Bir diğer soru: Yakalandığı ifade edilen mültecilerin sağlık durumu nedir? Yapılan açıklamalarda bu bilgi de yok. Mültecilerin akıbeti sonrasında ne olmuştur? Bu soruları sormak zorundayız. Yanıtlar olmadan yapılan “Her şey yolunda, bir sıkıntı yok” şeklindeki beyanlar ancak vahametin resmileşmesi anlamına gelir.
Mesele Osmaniye’de yaşananlarla da sınırlı değil. Son günlerde göçmenlere yönelen her fiili dışlama eyleminde ya da tehdit ve şiddet girişiminde ırkçı şoven partilerin kendine rant alanı çıkardığı gözleniyor. Söylem rantı, yerini eylem rantına bırakıyor. En tehlikelisi de bu zaten. Daha önce de söylediğimiz gibi; mevcut iktidarı zayıflatmak adına göçmen düşmanlığı siyasetine verilen her kredi aslında iktidarın ekmeğine yağ sürüyor. Linç ve nefret kültürü iktidar tarafından gayet ustaca perdelenip ve göçmen düşmanlığı gayet ustaca yedeklenebiliyor. Bu nedenle emek ve demokrasi güçlerinin ırkçılığa ve şovenizme karşı tutarlı bir çizgide mücadele etmesi gerekiyor.
Bütün bunlar yaşanırken Van’ın Saray ilçesinde, sınıra yakın bölgede, içinde 40’a yakın göçmenin olduğu ifade edilen bir midibüse ateş açıldı! Dört yaşında mülteci bir çocuk hayatını kaybetti. 12 göçmenin hafif yaralandığı resmi açıklamada yer aldı. Köylülerden gelen bilgiler tablonun daha ağır olduğunu söylüyor. Haber henüz çok sıcak. Kesin bilgi için barolar ve hak savunucularının gözlem raporunu bekliyoruz. Resmi açıklamalarda, dur ihtarına uyulmadığı için midibüsün lastiklerine ateş açıldığını, seken kurşun nedeniyle çocuğun öldüğü iddia ediliyor. Osmaniye’de yaşanan vahamet kadar Van için de bir dizi sorunun yanıtlanması gerekiyor.

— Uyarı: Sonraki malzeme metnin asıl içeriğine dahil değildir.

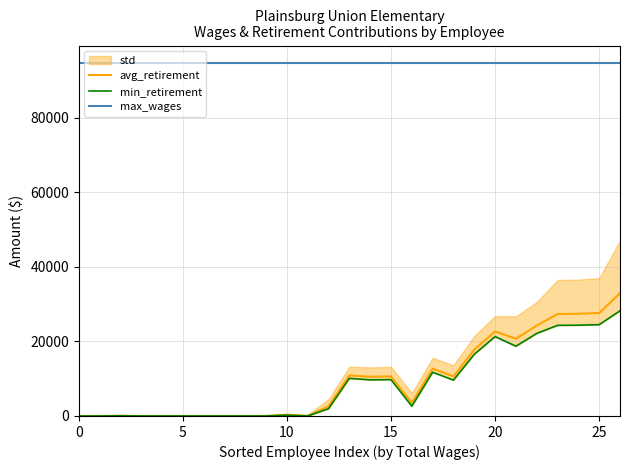

What is the highest value of the avg_retirement series?

32932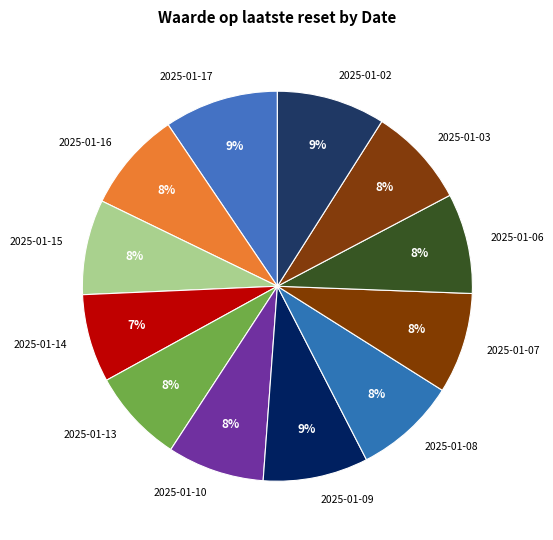

Which has a higher value, 2025-01-17 or 2025-01-06?

2025-01-17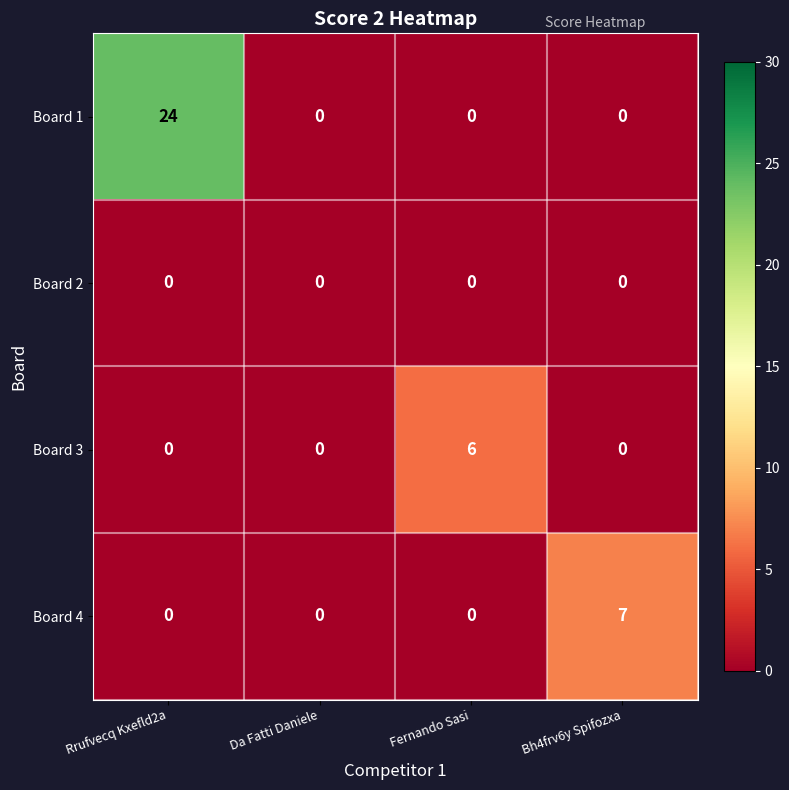

What is the maximum value shown in the chart?

24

Şöyle olmuştur, böyle olmuştur… Ne olmuştur? Bütün bunlar yapılan incelemelerle açığa çıkar.
Ama…
Dört yaşındaki mülteci çocuğu toprağa gömen kurşunların hiçbir izahı olamaz. Van sınırındaki bu vahim olay vaka-ı adiyeden bir haber olarak kayıtlara geçemez. Demokratik kamuoyu soruşturmanın takipçisi olmalıdır.
Gerek Osmaniye’de gerekse Van’da mültecilerin yaşadığı korkunç olaylar dünyada ve ülkede estirilen göçmen karşıtı politikalardan azade değil. Göçmenler ya da mülteciler üzerinden ihlal edilen temel insan hakları, bizlerin de yerlisi göçmeniyle bütün toplumun da yitirdiği haklarla birlikte düşünülmeli.